Write exactly, with no line omitted or added, the span beginning at the line that holds "ring mcp: (1084, 785)" and ending at the last line of the records.

── Data listing

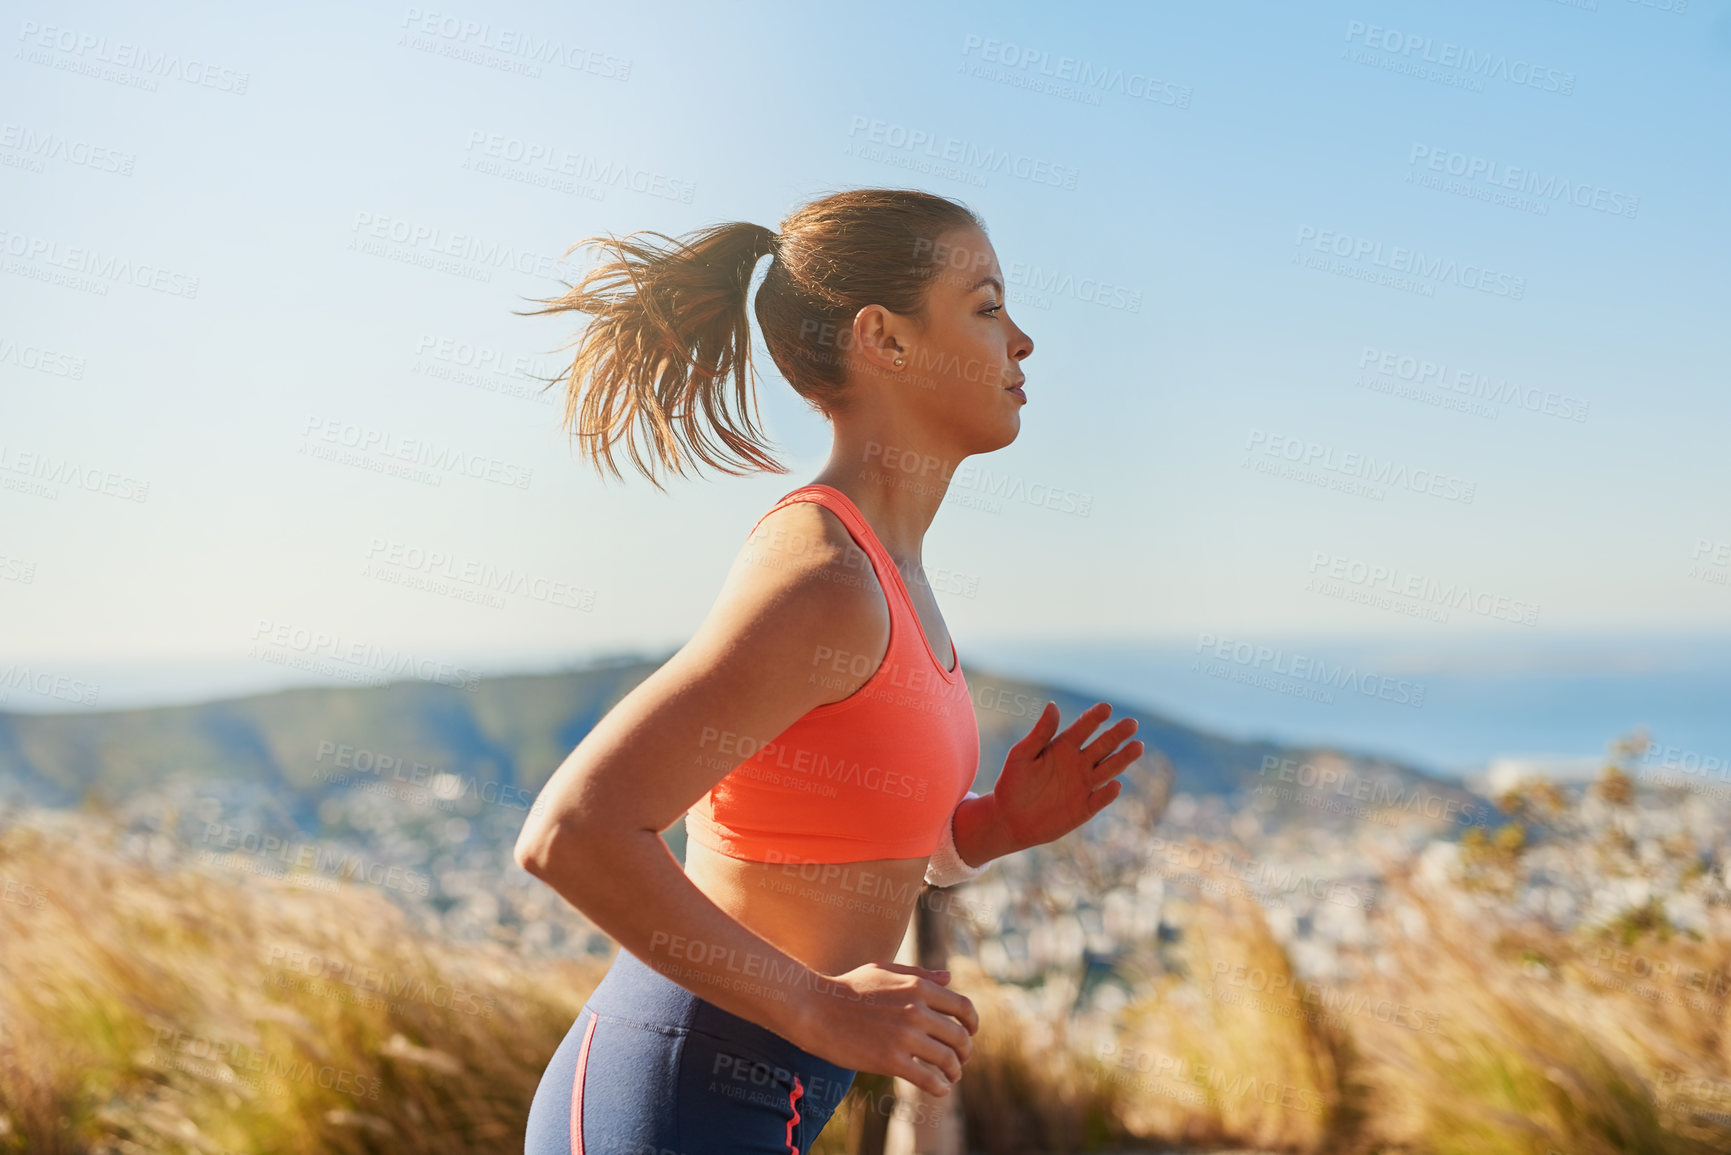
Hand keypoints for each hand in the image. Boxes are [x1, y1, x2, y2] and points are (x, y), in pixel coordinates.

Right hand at [788, 962, 976, 1095]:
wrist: (814, 1007)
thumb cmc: (847, 987)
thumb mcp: (884, 970)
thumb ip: (919, 974)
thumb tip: (949, 977)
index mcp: (918, 986)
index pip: (963, 1007)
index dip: (973, 1024)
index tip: (970, 1034)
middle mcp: (917, 1009)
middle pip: (959, 1036)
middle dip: (965, 1052)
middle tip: (961, 1060)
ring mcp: (905, 1036)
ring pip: (947, 1059)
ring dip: (955, 1072)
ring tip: (950, 1077)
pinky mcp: (891, 1060)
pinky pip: (928, 1079)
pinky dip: (940, 1087)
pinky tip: (939, 1090)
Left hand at [994, 701, 1142, 849]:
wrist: (1008, 819)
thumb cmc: (1012, 783)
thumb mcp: (1021, 754)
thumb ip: (1040, 733)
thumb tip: (1053, 705)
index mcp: (1064, 746)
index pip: (1083, 728)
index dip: (1094, 718)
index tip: (1106, 708)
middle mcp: (1079, 763)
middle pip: (1103, 746)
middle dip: (1117, 735)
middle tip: (1132, 723)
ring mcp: (1084, 785)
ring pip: (1108, 769)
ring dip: (1123, 759)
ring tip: (1138, 746)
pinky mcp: (1084, 808)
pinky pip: (1099, 799)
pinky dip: (1107, 793)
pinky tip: (1115, 785)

────

Reply:
ring mcp: (1084, 785)
ring pip: (1108, 769)
ring dip: (1123, 759)
ring tip: (1138, 746)
pinky mcp: (1084, 808)
pinky pip: (1099, 799)
pinky dip: (1107, 793)
pinky tip: (1115, 785)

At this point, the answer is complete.